Invited Talk by Dr. Chandrashekar on Planning Under Uncertainty
Exact methods to solve Markov Decision Processes (MDPs) are ineffective in practice either because there are a large number of states or because the model of the MDP is not known. Approximate Dynamic Programming (ADP) algorithms are approximate solution methods for MDPs with large number of states. Reinforcement Learning (RL) algorithms are sample trajectory based solution methods for MDPs. The talk focuses on conditions that guarantee performance of ADP algorithms and stability of RL algorithms.

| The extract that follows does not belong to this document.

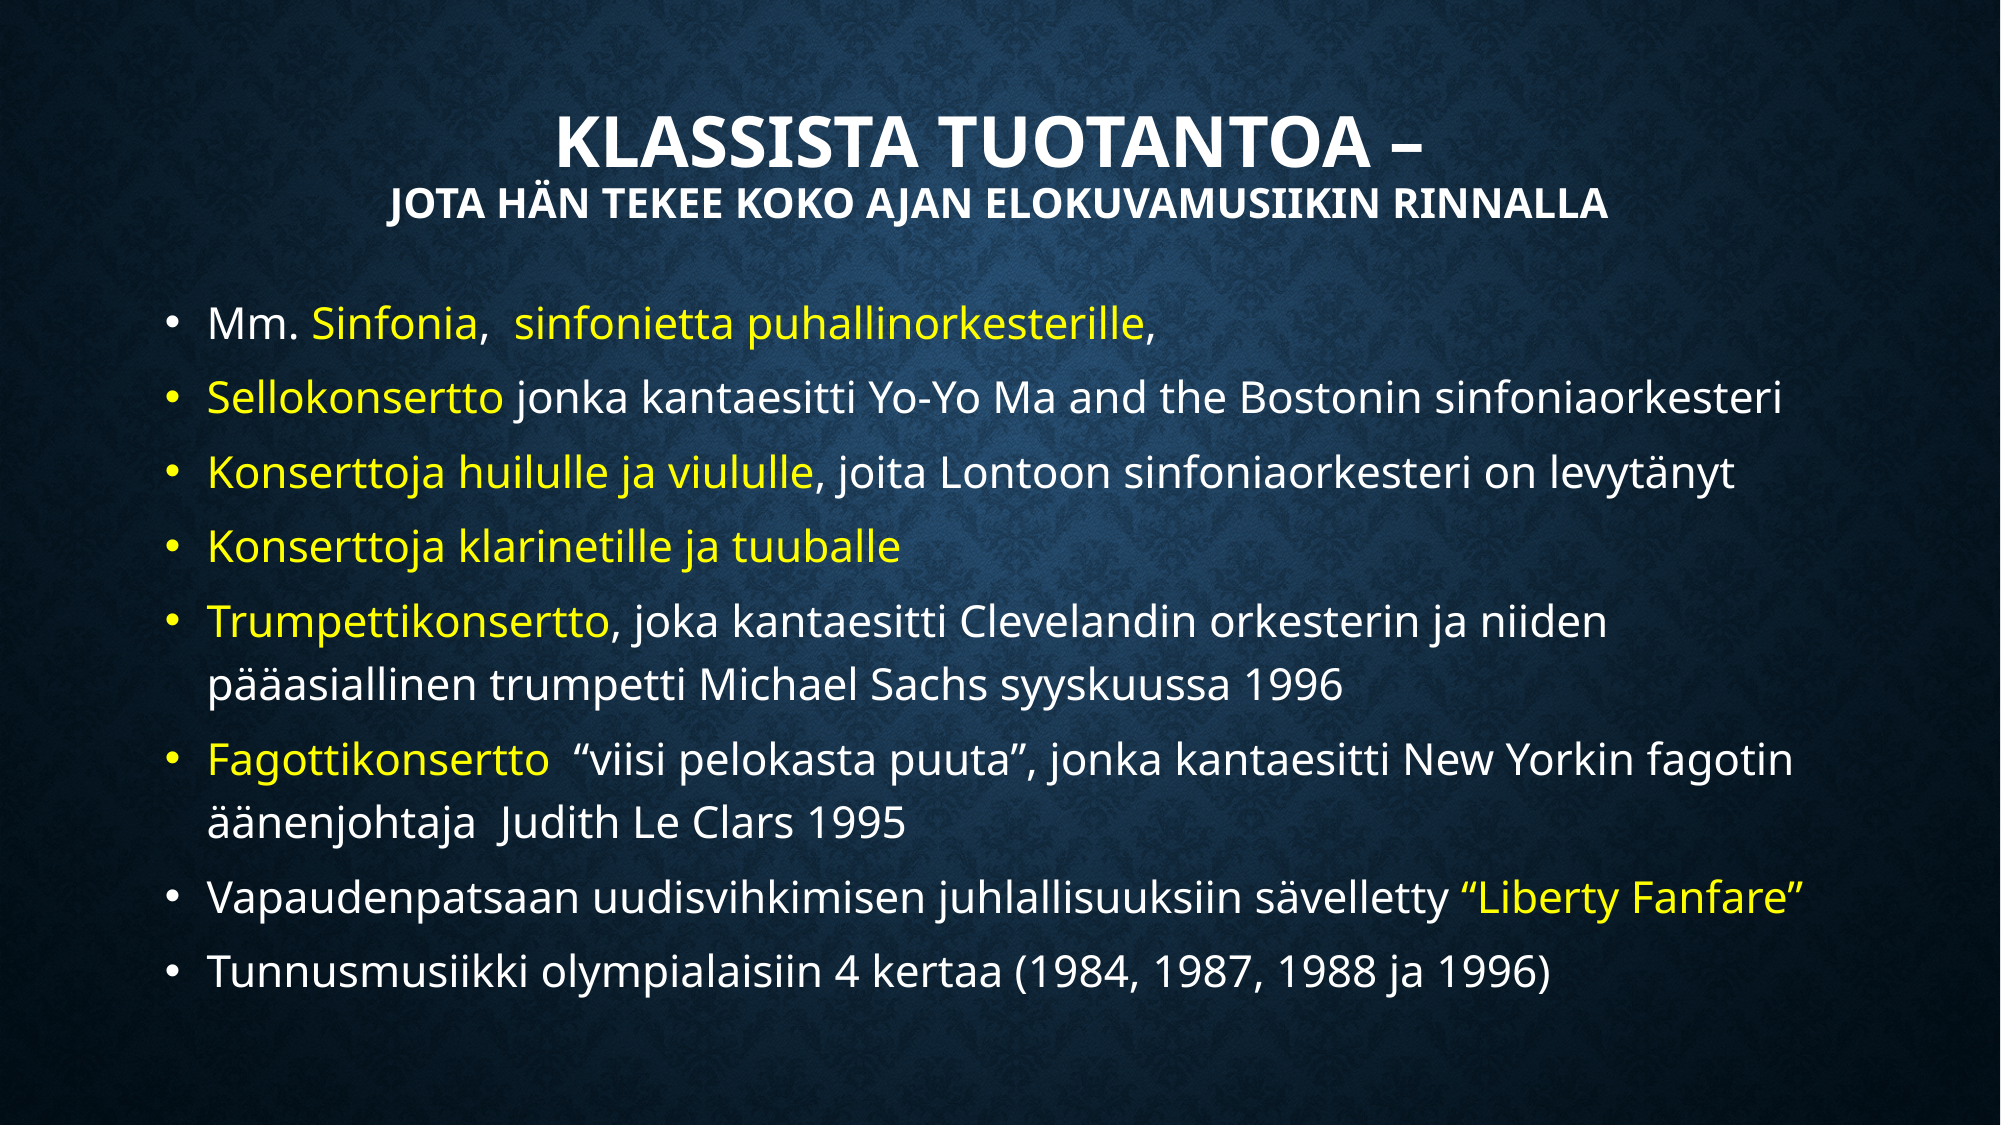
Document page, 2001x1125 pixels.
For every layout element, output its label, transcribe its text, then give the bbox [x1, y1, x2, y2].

Chandrashekar L, completed his PhD at the Department of Computer Science and Automation, Indian Institute of Science, Bangalore. He was advised by Prof. Shalabh Bhatnagar and his PhD research deals with developing Approximate Dynamic Programming (ADP) and Reinforcement Learning (RL) algorithms with provable performance and guaranteed convergence. He is also interested in stochastic optimization, machine learning and related areas. He obtained the 1st rank in GATE in 2008, and subsequently completed his Masters in Systems Science and Automation from Indian Institute of Science, Bangalore (2010) after a Bachelors in Instrumentation and Control Engineering from National Institute of Technology, Trichy (2005). During the period from 2005 to 2008, he was an Analog design engineer and was involved in building high speed analog-to-digital converters.